Description of problem:
If a data provider dies during a NSS request the NSS responder dies if the timeout of the open and unhandled requests is reached.
Version-Release number of selected component (if applicable):
At least sssd-1.2 and above
There is no know error in the LDAP provider which can be used to trigger this issue, so the sssd_be process must be killed manually.
Steps to Reproduce:
1. Configure sssd with id_provider=ldap.
2. Choose a slow LDAP server and a very large group or find some other way to make the LDAP request last long.
3. getent group very_large_group
4. kill sssd_be immediatly after calling getent
5. wait until the timeout is reached (couple of minutes)
NSS responder dies.
NSS responder returns an error to the client.
The upstream bug can be found here: https://fedorahosted.org/sssd/ticket/654
Based on an idea from Jan Zelený <email@example.com> I found an easier way to reproduce this issue:
Steps to Reproduce:
1. Configure sssd with id_provider=ldap, any LDAP server is ok
2. Start sssd, preferably with an empty cache (rm -f /var/lib/sss/db/*)
3. Find the pid of sssd_nss
4. Define a delay on the interface which is used to contact the LDAP server. If the LDAP server runs locally use lo, e.g.
tc qdisc add dev lo root netem delay 3s
while /bin/true; do if pgrep getent 1> /dev/null; then killall -9 /usr/libexec/sssd/sssd_be; break; fi; sleep 1; done
(this will kill sssd_be as soon as a getent command is running
6. in a differrent shell call
getent group some_group_which_is_not_in_the_cache
7. Wait until the getent call returns, this call last up to 5 minutes
9. remove the delay
tc qdisc del dev lo root
The two PIDs differ, i.e. sssd_nss dies and was restarted
The two PIDs are the same, i.e. sssd_nss didn't die
sssd-1.4.1-1.fc14 has been submitted as an update for Fedora 14.
sssd-1.4.1-1.fc14 has been pushed to the Fedora 14 testing repository. If problems still persist, please make note of it in this bug report.
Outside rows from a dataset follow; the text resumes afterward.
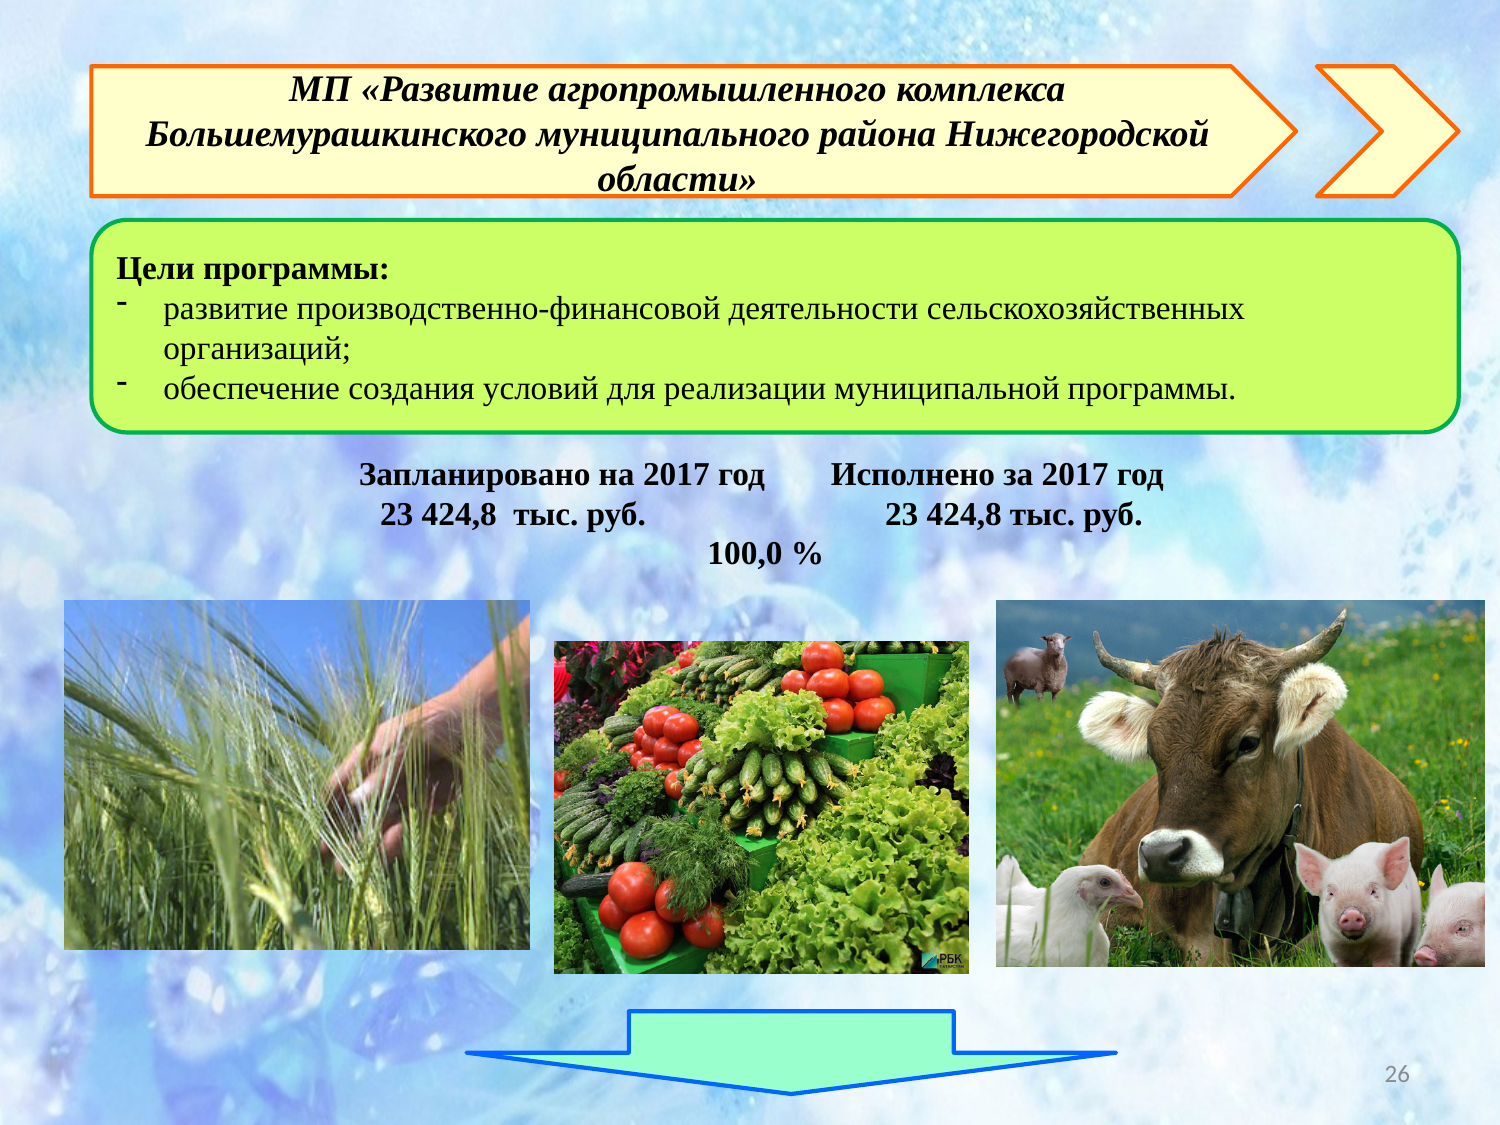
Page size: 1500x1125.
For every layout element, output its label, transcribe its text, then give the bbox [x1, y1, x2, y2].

text_box [464, 1009, 1119, 1097]
picture [0, 0, 1500, 1125]
text_box МП «Развитие агропромышленного комплекса Большемурашкинского муниципального района Нижегородской области» [89, 64, 1299, 199]
text_box [1314, 64, 1461, 199]
text_box Запланировано на 2017 год Исполнено за 2017 год 23 424,8 тыс. руб. 23 424,8 тыс. руб. 100,0 % [64, 444, 1459, 579]
slide_number 26 [1074, 1042, 1425, 1103]
text_box Цели программы: развитие производственно-финансовой деятельности сельскохозяйственных организаций; обеспечение создания условий для реализации муниципальной программы. [89, 217, 1461, 435]
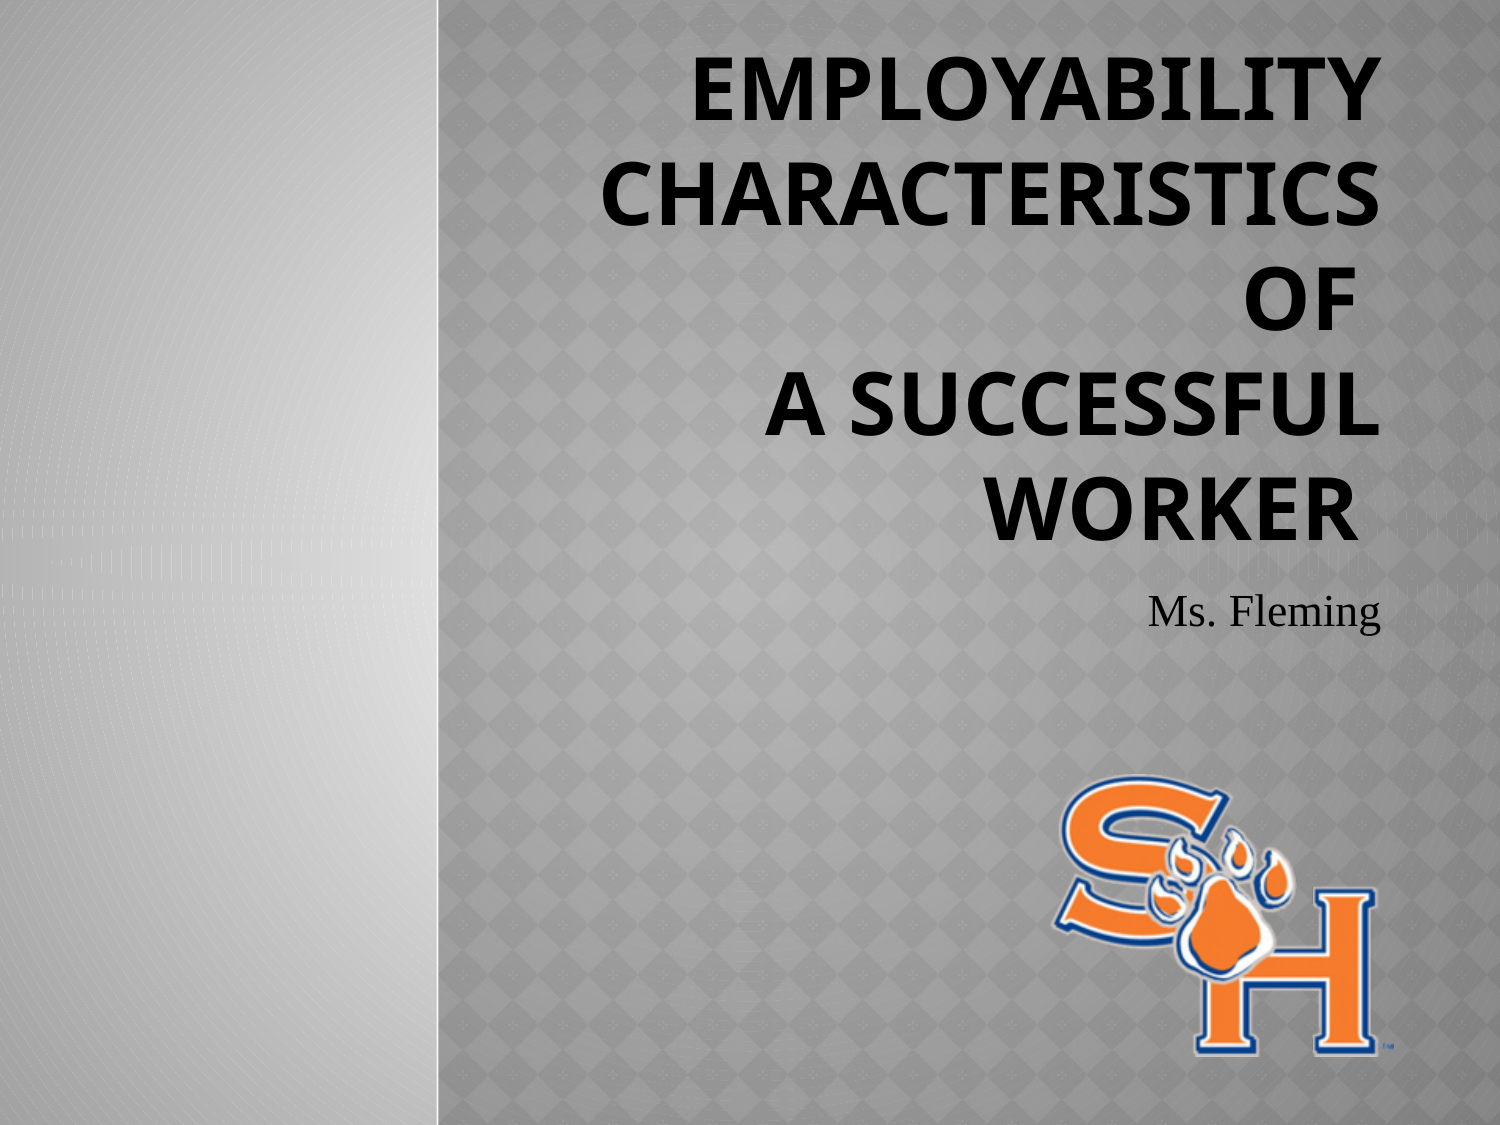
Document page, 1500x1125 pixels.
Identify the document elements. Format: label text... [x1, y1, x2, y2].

subtitle Ms. Fleming [550, 580, 1390, 762]
title Employability Characteristics of A Successful Worker [552, 87, 1390, 558]
picture [1049, 774, 1395, 1057]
If you want to test the update, you can install it with
su -c 'yum --enablerepo=updates-testing update sssd'. You can provide feedback for this update here: https://admin.fedoraproject.org/updates/sssd-1.4.1-1.fc14
sssd-1.4.1-1.fc14 has been pushed to the Fedora 14 stable repository. If problems still persist, please make note of it in this bug report.